87年前の殉難直後に、英国へ帰国されていた普溜(プール)女学校初代校長トリストラム先生から
送られた手記をご紹介いたします。
 
「なつかしい皆様
 今朝の新聞で恐ろしい颱風が大阪地方に襲来し、私等の學校も大損害を受けた報道を耳に致しました。私の心は一杯で、自ら心は神に向い、慰めと祝福と御導きを賜る様祈らずにいられませんでした。17名の生徒は逝き、校長豊藤氏は負傷せられ、又校舎も相当損害を蒙ったことの外は未だ詳しいことは存じません。私は皆様に対し心から御同情申し上げ、又惨害のことを思うだに心は痛みます。皆様は愛する生徒。又同級生を失われ御心は悲歎と寂莫のうちに打ち沈まれていると存じます。又他に多くのお気の毒な人々があると存じます。それ等の人々にも同情致します。又校舎が損害をひどく受け、嘸かし御不自由と思います。しかし皆様はそれにも係らずこの困難な事情のため最善の努力を捧げ、先生方は重き責任を果し又生徒たちは勉学に又周囲の人々の手助けをしておられると確信いたします。
 私も姉も絶えず祈っております―豊藤校長の平癒全快のため、負傷を受けられた他の方々のために、愛児を失われし御両親のために、そして又この困難な焦燥の時に際会せられし学校の皆様方のために。

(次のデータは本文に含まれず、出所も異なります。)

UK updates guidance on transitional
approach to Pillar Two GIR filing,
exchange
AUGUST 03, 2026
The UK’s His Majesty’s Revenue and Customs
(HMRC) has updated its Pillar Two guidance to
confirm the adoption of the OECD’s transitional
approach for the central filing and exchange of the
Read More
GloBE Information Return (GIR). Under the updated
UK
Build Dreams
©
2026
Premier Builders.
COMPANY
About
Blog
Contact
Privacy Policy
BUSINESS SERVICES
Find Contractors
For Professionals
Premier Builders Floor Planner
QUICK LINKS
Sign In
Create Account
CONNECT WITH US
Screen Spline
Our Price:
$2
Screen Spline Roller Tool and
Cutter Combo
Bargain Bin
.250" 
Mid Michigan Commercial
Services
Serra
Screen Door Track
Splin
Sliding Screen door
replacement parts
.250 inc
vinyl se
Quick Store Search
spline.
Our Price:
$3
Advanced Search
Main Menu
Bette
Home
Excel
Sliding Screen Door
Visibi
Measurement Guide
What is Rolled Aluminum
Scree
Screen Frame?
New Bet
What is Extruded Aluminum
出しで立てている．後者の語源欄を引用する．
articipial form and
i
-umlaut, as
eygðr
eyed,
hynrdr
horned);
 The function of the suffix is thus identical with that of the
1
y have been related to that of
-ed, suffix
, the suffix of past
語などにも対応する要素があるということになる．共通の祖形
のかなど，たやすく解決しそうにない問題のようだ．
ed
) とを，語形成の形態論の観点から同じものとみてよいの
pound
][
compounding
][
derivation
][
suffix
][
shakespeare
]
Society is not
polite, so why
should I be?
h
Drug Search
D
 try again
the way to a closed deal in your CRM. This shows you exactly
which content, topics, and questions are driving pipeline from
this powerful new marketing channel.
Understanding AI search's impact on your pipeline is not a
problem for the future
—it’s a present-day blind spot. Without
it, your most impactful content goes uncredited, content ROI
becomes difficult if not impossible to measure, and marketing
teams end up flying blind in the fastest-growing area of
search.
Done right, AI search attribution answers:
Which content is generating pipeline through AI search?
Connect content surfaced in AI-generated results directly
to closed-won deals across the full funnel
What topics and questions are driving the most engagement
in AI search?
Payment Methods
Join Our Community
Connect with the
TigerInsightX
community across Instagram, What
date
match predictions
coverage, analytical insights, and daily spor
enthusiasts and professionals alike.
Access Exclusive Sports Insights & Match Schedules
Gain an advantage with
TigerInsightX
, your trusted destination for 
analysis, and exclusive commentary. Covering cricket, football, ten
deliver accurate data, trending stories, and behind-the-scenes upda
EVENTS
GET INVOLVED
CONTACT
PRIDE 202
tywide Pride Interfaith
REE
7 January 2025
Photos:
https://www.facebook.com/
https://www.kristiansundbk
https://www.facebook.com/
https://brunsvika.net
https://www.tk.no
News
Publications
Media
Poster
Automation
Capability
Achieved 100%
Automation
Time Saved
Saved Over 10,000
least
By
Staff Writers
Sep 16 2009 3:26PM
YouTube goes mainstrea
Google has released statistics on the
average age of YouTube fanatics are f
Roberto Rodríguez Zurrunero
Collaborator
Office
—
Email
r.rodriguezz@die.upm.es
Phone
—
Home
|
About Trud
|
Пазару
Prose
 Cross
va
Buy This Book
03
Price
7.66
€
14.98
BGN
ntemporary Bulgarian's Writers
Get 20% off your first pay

 今朝、皆様のことを憶えて、詩編46篇を私共は共に読み、非常に力付けを得ました。どうぞその個所と、今一ヶ所ロマ書8章28節及び35節より49節をお読み下さい。力強き文真理の言葉であり、又今の私等の為に書かれたものです。
 私が最も感謝していますことは、不幸にして亡くなった生徒は皆主イエスキリストを聞き、十字架に就き、我等のために死に、彼の故によりて神が赦し給うころに就て皆んな知っていたことです。その人等が神を信じて救われんことを希望致しています。
 多分皆様のうち何人か『若し自分がその中の一人であったとしたならば、死の準備はできていたろうか』とお考えになった方がおありでしょう。死の準備が出来ていることは何たる幸福でしょう。平常無事な時のみならず危険の時ですら、私共はいつも幸福でいられます。
 私は始終皆様のことを考えております。私の友は皆、皆様が私を大阪桟橋に見送りに来て下さった時の写真を好んで見ます。私も遠からず日本へ帰りたいと思いますが、姉の病気のため、思うように早く帰れないので残念です。
真実にして親愛なる友 カザリン トリストラム」
 
すべて自然災害、また新型コロナウイルスによって地上での生涯を終えられた方の魂の平安を祈りつつ、トリストラム先生が送られた聖書のみ言葉を胸に、明日の希望の光を灯し続ける学院としてこれからも邁進いたします。